Modality-Agnostic Structural Image Representation Learning for Deformable Multi-Modality Medical Image Registration
Tony C. W. Mok, Zi Li, Yunhao Bai, Jianpeng Zhang, Wei Liu, Yan-Jie Zhou, Ke Yan, Dakai Jin, Yu Shi, Xiaoli Yin, Le Lu, Ling Zhang
TL;DR
This work tackles the challenge of deformable multimodal medical image registration by learning modality-agnostic deep structural image representations (DSIR) through a self-supervised framework. It introduces Deep Neighbourhood Self-similarity (DNS) to capture discriminative, long-range structural information from feature maps, and anatomy-aware contrastive learning with stochastic non-linear intensity transformations to enforce modality-invariant, location-specific similarity. The MASR-Net architecture produces compact DSIRs that can drive either learning-based or instance-specific optimization-based registration, achieving state-of-the-art or competitive results across liver multiphase CT, abdomen MR-CT, and brain MR T1w-T2w tasks without requiring annotated labels or perfectly aligned training pairs. The approach demonstrates strong robustness to large deformations and modality-specific intensity variations, offering a flexible, practical solution for diverse clinical registration needs and downstream analyses.
Abstract
Establishing dense anatomical correspondence across distinct imaging modalities is a foundational yet challenging procedure for numerous medical image analysis studies and image-guided radiotherapy. Existing multi-modality image registration algorithms rely on statistical-based similarity measures or local structural image representations. However, the former is sensitive to locally varying noise, while the latter is not discriminative enough to cope with complex anatomical structures in multimodal scans, causing ambiguity in determining the anatomical correspondence across scans with different modalities.

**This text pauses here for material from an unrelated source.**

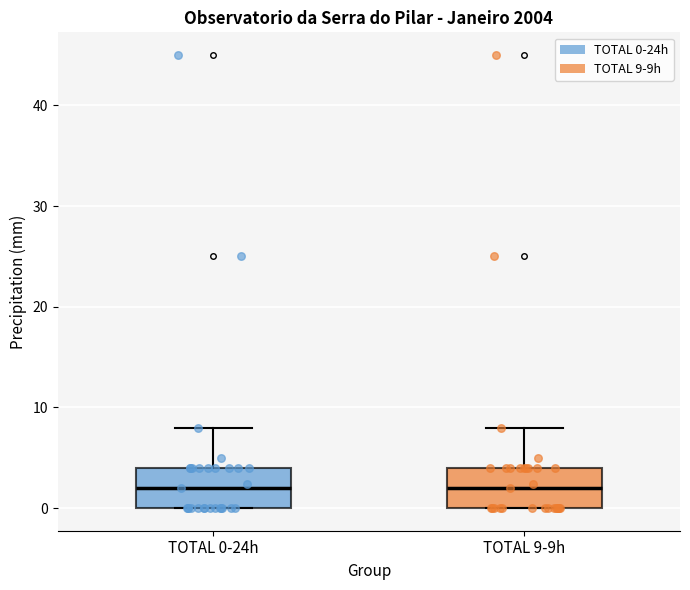

Reading left to right, read every box against the y-axis: the position of its median line, the range the box covers, and the ends of its whiskers. The values are not printed on the chart, so give them approximately, as read against the axis.

TOTAL 0-24h: median 2, box 0 to 4, whiskers 0 to 8
TOTAL 9-9h: median 2, box 0 to 4, whiskers 0 to 8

In this paper, we propose a modality-agnostic structural representation learning method, which leverages Deep Neighbourhood Self-similarity (DNS) and anatomy-aware contrastive learning to learn discriminative and contrast-invariance deep structural image representations (DSIR) without the need for anatomical delineations or pre-aligned training images. We evaluate our method on multiphase CT, abdomen MR-CT, and brain MR T1w-T2w registration. Comprehensive results demonstrate that our method is superior to the conventional local structural representation and statistical-based similarity measures in terms of discriminability and accuracy.